Meta CEO Mark Zuckerberg shared his vision on Wednesday for “personal superintelligence,” the idea that people should be able to use AI to achieve their personal goals. The letter subtly signals a shift in how Meta plans to release AI models as it pursues this ambition.
Zuckerberg wrote, “We believe the benefits of superintelligence should be shared with the world as broadly as possible. That said, superintelligence will raise novel safety concerns. We’ll need to be rigorous about mitigating these risks and careful about what we choose to open source.”
This mention of open source is noteworthy. Historically, Meta has positioned its Llama family of open models as a key differentiator from competitors like OpenAI, xAI, and Google DeepMind. The company aimed to create open AI models that matched or surpassed closed alternatives. Earlier in 2024, Zuckerberg stated, “Starting next year, we expect future Llama models to become the most advanced in the industry.”
However, while Llama hasn’t fully met the strict definition of open source AI—partly because Meta hasn’t released its massive training datasets—Zuckerberg’s latest remarks suggest a potential shift in priorities. Open source may no longer be the default for Meta’s cutting-edge AI.
Meta’s competitors keep their models closed for a reason: closed models offer greater control over monetization. Zuckerberg previously noted that Meta’s business doesn’t rely on selling AI model access, so releasing Llama doesn’t hurt revenue. Instead, Meta primarily earns from internet advertising.
Yet, this stance on open models predates Meta’s growing concern about falling behind competitors. Executives became fixated on surpassing OpenAI’s GPT-4 while developing Llama 3.

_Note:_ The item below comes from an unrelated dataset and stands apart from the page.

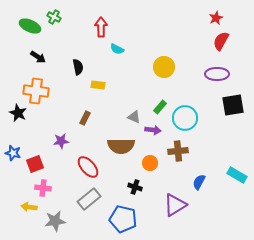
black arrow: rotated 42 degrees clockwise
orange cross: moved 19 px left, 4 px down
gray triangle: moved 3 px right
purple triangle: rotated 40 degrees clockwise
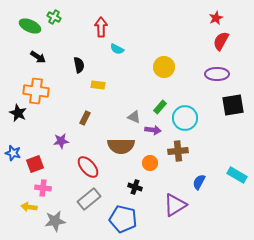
black semicircle: moved 1 px right, 2 px up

By June 2025, Meta intensified its push toward artificial general intelligence (AGI) by investing $14.3 billion in Scale AI, acquiring its founder and CEO, and restructuring its AI efforts under a new division called Meta Superintelligence Labs. The company spent billions hiring researchers from top AI firms and expanding data centers. Recent reports suggest these investments have led Meta to pause testing on its latest Llama model, Behemoth, in favor of developing a closed model.
Zuckerberg’s vision of “personal superintelligence” marks a departure from rivals focused on “automating all valuable work.” His strategy appears to center on delivering AI through Meta’s own products, such as augmented reality glasses and virtual reality headsets.
“Personal devices like glasses that understand our context because they can see what we see, hear what we hear, and interact with us throughout the day will become our primary computing devices,” Zuckerberg wrote.
When questioned about Meta potentially keeping advanced models closed, a company spokesperson reaffirmed its commitment to open source AI while acknowledging future closed-source developments.
“Our position on open source AI is unchanged,” the spokesperson said. “We plan to continue releasing leading open source models. We haven’t released everything we’ve developed historically, and we expect to continue training a mix of open and closed models going forward.”